*DATA EXTRACT*
________________
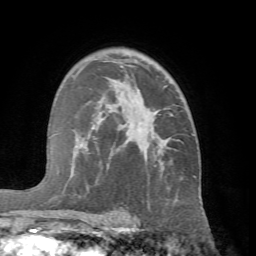
Breast MRI (dynamic contrast-enhanced), one axial slice. Slice 45 of 66 in the series (ordered by position). Cropped to one breast. Dynamic contrast-enhanced series, time point 2 of 7 at this slice position (early post-contrast). 1.5 T. TE 4.1 ms, TR 8.4 ms. 2.4 mm slice thickness. 256 × 256 image matrix, field of view 170 × 170 mm. Female patient.
Structures marked on this image (semi-automatic segmentation, software-assisted and operator-edited):
- enhancing-tissue mask used for the functional tumour volume (all voxels passing the contrast-enhancement thresholds inside the analysis volume; usually the tumour): bounding box [x1, y1, x2, y2] px = [64, 80, 194, 219]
________________
*EXERCISE GOAL*
Please repeat the listing precisely, excluding the pictures it contains.

*EXERCISE ANSWER*
Breast MRI (dynamic contrast-enhanced), one axial slice. Slice 45 of 66 in the series (ordered by position). Cropped to one breast. Dynamic contrast-enhanced series, time point 2 of 7 at this slice position (early post-contrast). 1.5 T. TE 4.1 ms, TR 8.4 ms. 2.4 mm slice thickness. 256 × 256 image matrix, field of view 170 × 170 mm. Female patient.
Structures marked on this image (semi-automatic segmentation, software-assisted and operator-edited):
- enhancing-tissue mask used for the functional tumour volume (all voxels passing the contrast-enhancement thresholds inside the analysis volume; usually the tumour): bounding box [x1, y1, x2, y2] px = [64, 80, 194, 219]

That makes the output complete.